On Sunday evening we noted that this is set to be an “interesting” week for bond traders who are staring down a veritable minefield of potentially market-moving events including PCE, ECI, a Fed meeting, a Treasury refunding announcement, and the jobs report.
You can read all the super-exciting details here (although I guess that characterization depends on how you define “super-exciting”), but suffice to say there’s a lot to digest at a time when Treasurys are already having their worst year in risk-adjusted terms on record and when everyone from Ray Dalio (who doesn’t want you to rear-end a semi truck) to Bill Gross (who is tired of being criticized for not putting the toilet seat down), swears we’re already in a bear market.

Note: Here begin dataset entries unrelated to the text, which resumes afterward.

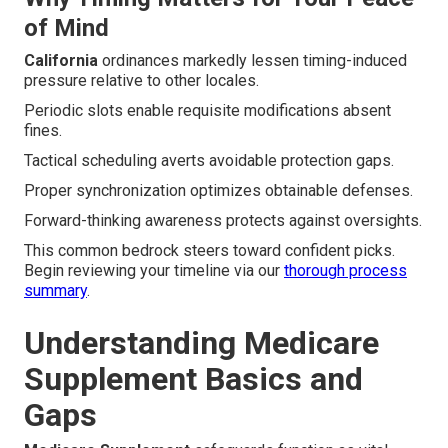
of Mind
California
ordinances markedly lessen timing-induced
pressure relative to other locales.
Periodic slots enable requisite modifications absent
fines.
Tactical scheduling averts avoidable protection gaps.
Proper synchronization optimizes obtainable defenses.
Forward-thinking awareness protects against oversights.
This common bedrock steers toward confident picks.
Begin reviewing your timeline via our
thorough process
summary
.
Understanding Medicare
Supplement Basics and
Gaps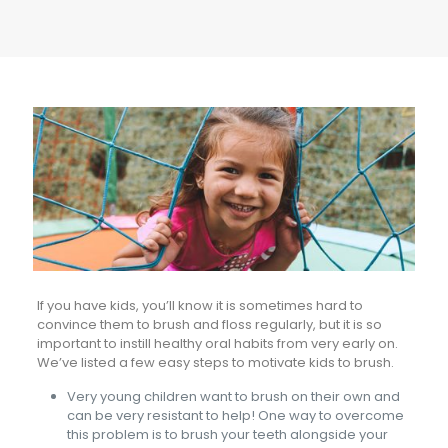
If you have kids, you’ll know it is sometimes hard to
convince them to brush and floss regularly, but it is so
important to instill healthy oral habits from very early on.
We’ve listed a few easy steps to motivate kids to brush.
Very young children want to brush on their own and
can be very resistant to help! One way to overcome
this problem is to brush your teeth alongside your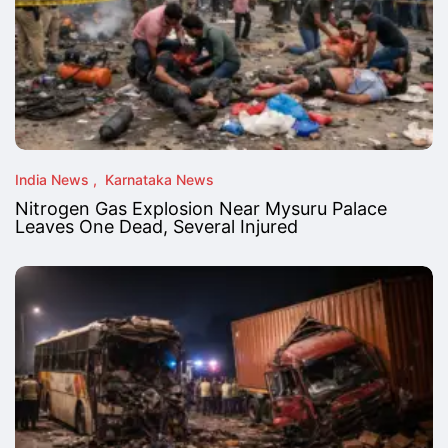
India News
Karnataka News
Nitrogen Gas Explosion Near Mysuru Palace
Leaves One Dead, Several Injured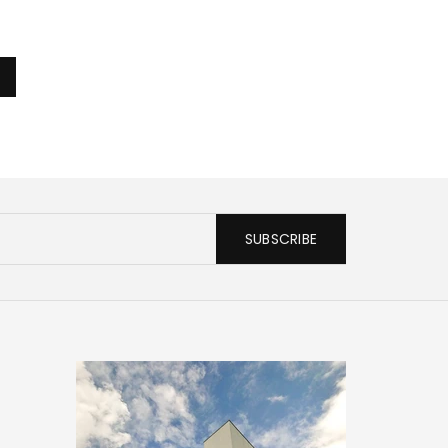
SUBSCRIBE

Well overnight, folks went ahead and got a jump on things, as 10Y yields rose more than 6bps to above 2.72, the highest since April 2014.

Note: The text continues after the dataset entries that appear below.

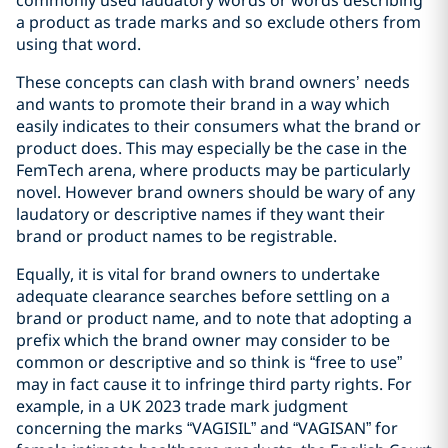
a product as trade marks and so exclude others from
using that word.
These concepts can clash with brand owners’ needs
and wants to promote their brand in a way which
easily indicates to their consumers what the brand or
product does. This may especially be the case in the
FemTech arena, where products may be particularly
novel. However brand owners should be wary of any
laudatory or descriptive names if they want their
brand or product names to be registrable.
Equally, it is vital for brand owners to undertake
adequate clearance searches before settling on a
brand or product name, and to note that adopting a
prefix which the brand owner may consider to be
common or descriptive and so think is “free to use”
may in fact cause it to infringe third party rights. For
example, in a UK 2023 trade mark judgment
concerning the marks “VAGISIL” and “VAGISAN” for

This started pretty much immediately on Sunday evening when futs volumes jumped after stops were triggered below last weeks lows.

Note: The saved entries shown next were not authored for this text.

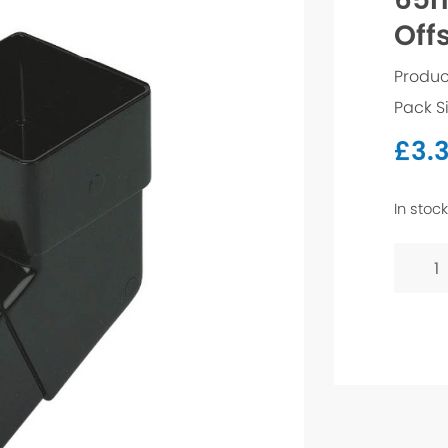
Off
Produc
Pack S
£
3.
In stock
65mm
Squar
112.5°
Offset
Bend
-
White
quanti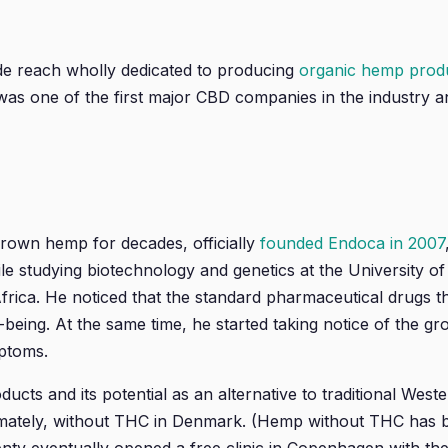
de reach wholly dedicated to producing
organic hemp produc
s one of the first major CBD companies in the industry and
grown hemp for decades, officially
founded Endoca in 2007
le studying biotechnology and genetics at the University 
 Africa. He noticed that the standard pharmaceutical drugs
l-being. At the same time, he started taking notice of the 
ptoms.
cts and its potential as an alternative to traditional West
imately, without THC in Denmark. (Hemp without THC has be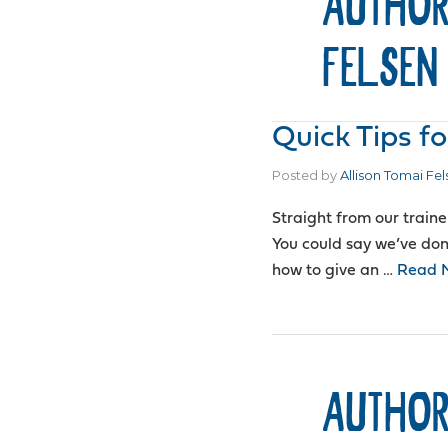
AUTHOR
FELSEN
Quick Tips fo
Posted by
Allison Tomai Fel
Straight from our traine
You could say we’ve done
how to give an …
Read 
AUTHOR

on the move.. Treasury Futures’ Volumes Surge After Taking Out Last Week’s Low
— Walter White (@heisenbergrpt) January 29, 2018
“Bearish sentiment is so deeply embedded that the approach of month end doesn’t seem to be a concern for shorts,” Bloomberg’s Mark Cranfield wrote.
In a break with recent precedent, this finally helped the dollar, which rose overnight against all of its G10 peers. “The higher Treasury 10-year yield is spurring dollar buying,” Ko Haruki, head of the financial solutions group at CIBC World Markets told Bloomberg, adding that “the dollar is consolidating with major currencies failing to break Thursday’s highs.”
Needless to say, the default reaction will probably be to fade any dollar strength considering the circumstances.
More generally, the question is how long before rising yields throw markets for a loop? As one strategist we spoke with on Sunday noted, “if breakevens get us to 3%, there could be some volatility.”